K.R.T Dr. Radjiman Wedyodiningrat adalah seorang dokter yang merupakan penggagas kemerdekaan Indonesia yang sekarang namanya merupakan seorang pahlawan nasional Indonesia. Dr Radjiman Wedyoningrat dilahirkan di Yogyakarta, 21 April 1879, dia lahir dari keluarga biasa. Ayahnya seorang penjaga toko di Yogyakarta yang bernama Ki Sutrodono dan ibunya seorang ibu rumah tangga yang berdarah Gorontalo. Semasa kecil dia sangat berbakat, terlihat dari kecerdasannya dan ambisinya dalam menempuh pendidikan. Dia memperoleh gelar K.R.T (Kanjeng Raden Tumenggung) dari kasultanan Yogyakarta karena jasanya telah bekerja di rumah sakit Yogyakarta pada masa Hindia-Belanda.
Pada tanggal 20 September 1952 dia menghembuskan nafas terakhirnya di desa Dirgo, Kabupaten Ngawi. Dan jenazahnya dikebumikan di tanah kelahirannya Yogyakarta di Desa Melati, Sleman Yogyakarta. Makamnya berdekatan dengan ayah angkatnya yaitu dr. Wahidin Soedirohoesodo.
Sosok Mas Isman memang dikenal sebagai pendiri organisasi Tentara Republik Indonesia Pelajar (TRIP) yang kemudian menyesuaikan diri dari brigade pertempuran pasca-kemerdekaan. Rumah Mas Isman di Jalan Pandan No 5 Kota Malang kini menjadi kantor Kosgoro Malang. Mas Isman, lahir 1 Januari 1924 di Bondowoso, Jawa Timur. Ia menempuh pendidikan di Purwokerto, Cirebon, Malang dan Surabaya. Sebagai pelajar, Mas Isman turut berjuang merebut kemerdekaan Indonesia dari penjajah melalui Tentara Republik Indonesia Pelajar (TRIP).
Pada Tahun 1945-1951 Mas Isman mendirikan TRIP Jawa Timur. Lalu ia mendapatkan tugas di Kantor Perdana Menteri Indonesia pada 1956-1958 dengan pangkat Letnan Kolonel. Duta Besar sejak 1959-1967 di Rangoon, Bangkok dan Kairo itu dengan pangkat Brigjen juga pernah diembannya. Tak lama kemudian, Mas Isman berkecimpung di dunia politik dengan menjadi anggota DPR/MPR pada 1978.
Laksamana Malahayati adalah seorang muslimah yang menjadi laksamana perempuan pertama di dunia yang berasal dari Kesultanan Aceh. Salah satu tokoh pejuang kemerdekaan Indonesia yang dianugerahi gelar Pahlawan Nasional.

--

▸ **Daftar Tugas**:
a - Menurut teks tentang tokoh pahlawan Indonesia, di mana Mas Isman dilahirkan?
b - Lanjutkan teks tentang tokoh pahlawan Indonesia, mulai setelah kalimat terakhirnya.

▸ **Data Tercatat**:
--

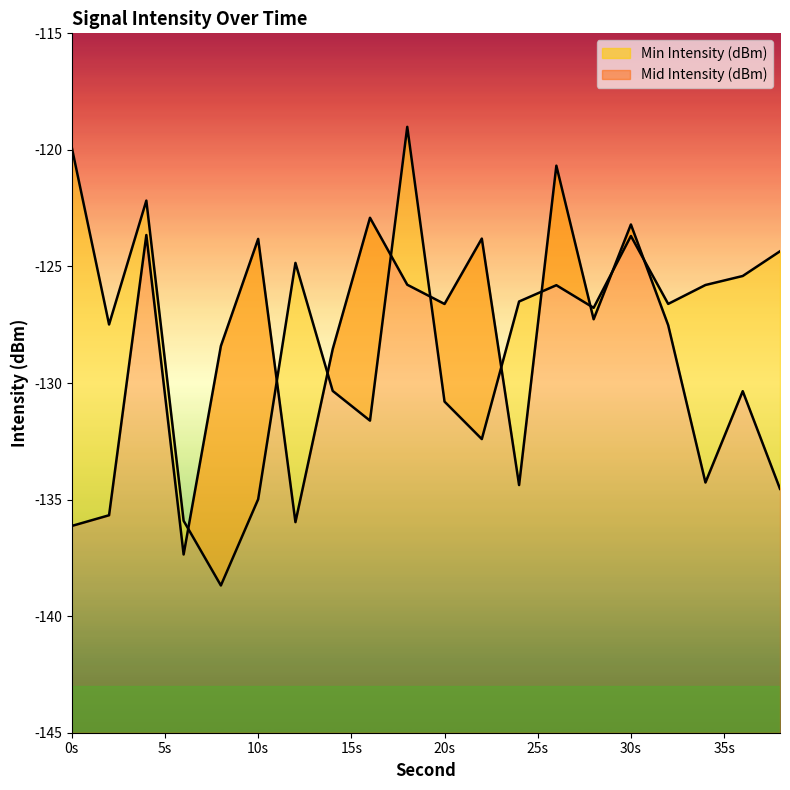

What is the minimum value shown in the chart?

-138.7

--

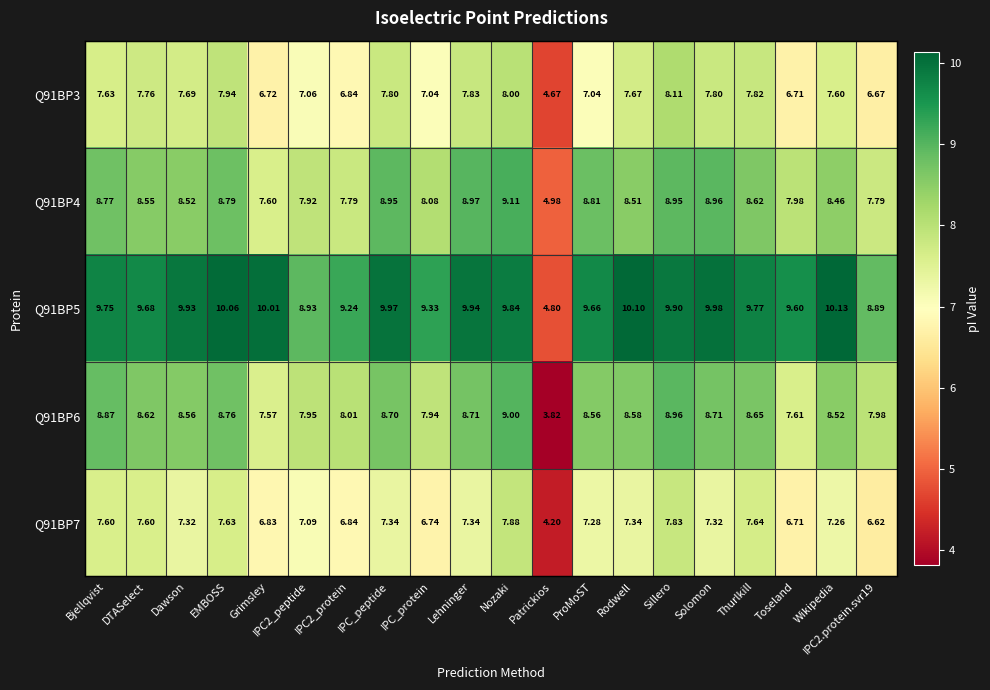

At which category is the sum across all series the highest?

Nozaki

--

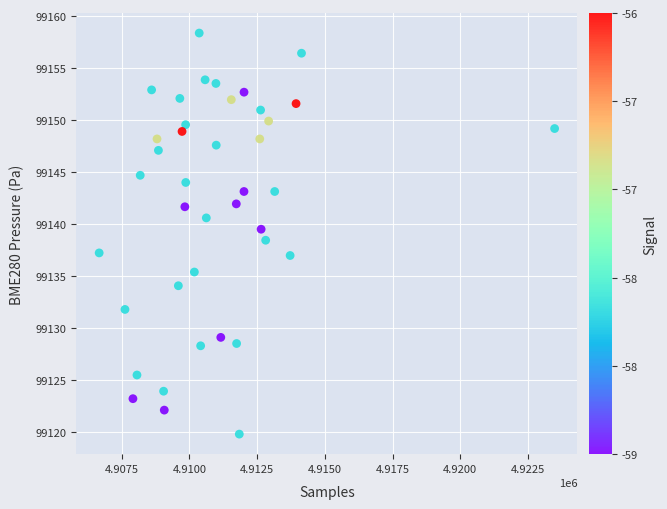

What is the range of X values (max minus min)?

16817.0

--

▸ **Jawaban Tiap Tugas**:
a - Di Bondowoso, Jawa Timur.

b -
Ia adalah putri dari Laksamana Mahmud Syah. Kakeknya bernama Laksamana Muhammad Said Syah, putra dari Sultan Salahuddin Syah yang memerintah Kesultanan Aceh Darussalam sekitar tahun 1530-1539 M. Sultan Salahuddin Syah merupakan putra dari Sultan Ibrahim Ali Mughayat Syah (1513-1530 M) yang merupakan pendiri Kesultanan Aceh Darussalam. Dari silsilah tersebut dapat diketahui bahwa laksamana Malahayati merupakan keturunan darah biru.
Pada tahun 1585-1604, ia memegang jabatan Kepala Barisan Pengawal Istana Panglima Rahasia dan Panglima Protokol Pemerintah dari Sultan Saidil Mukammil Alauddin Riayat Syah IV. Karirnya di medan tempur berawal dari dibentuknya pasukan "Inong balee" (janda-janda pahlawan yang telah syahid). Ia sendiri kehilangan suaminya yang gugur dalam pertempuran melawan Portugis.
Malahayati memimpin armada laut dengan 2.000 orang pasukan "Inong balee" berperang melawan kapal-kapal dan benteng-benteng Belanda pada 11 September 1599. Ia juga berhasil menewaskan Cornelis de Houtman dalam pertempuran satu lawan satu di geladak kapal, dan mendapat gelar "Laksamana" untuk keberaniannya ini, sehingga ia kemudian lebih dikenal dengan nama Laksamana Malahayati.
Lambertus Nicodemus Palar atau biasa dikenal dari singkatannya LN Palar. Lahir di di Rurukan, Tomohon, Sulawesi Utara pada 5 Juni 1900.
Pria yang juga akrab dipanggil Babe Palar tersbeut merupakan tokoh dan diplomat dari Provinsi Sulawesi Utara yang pada 1947 berhasil mendesak Dewan Keamanan PBB untuk memerintahkan Belanda melakukan gencatan senjata dengan Indonesia. Dia juga berhasil menyakinkan eksistensi Indonesia kepada perwakilan negara-negara di PBB.
Anak dari Gerrit Palar dan Jacoba Lumanauw itu pernah menjadi Duta Besar Indonesia di India, Jerman Timur, Uni Soviet, Kanada, dan Amerika Serikat. Dia memulai pendidikan di sekolah Meer Uitgebreid Lager Onderwijs (MULO) di Tondano. Kemudian melanjut ke Algemeene Middelbare School (AMS) di Yogyakarta, dan tinggal bersama Sam Ratulangi.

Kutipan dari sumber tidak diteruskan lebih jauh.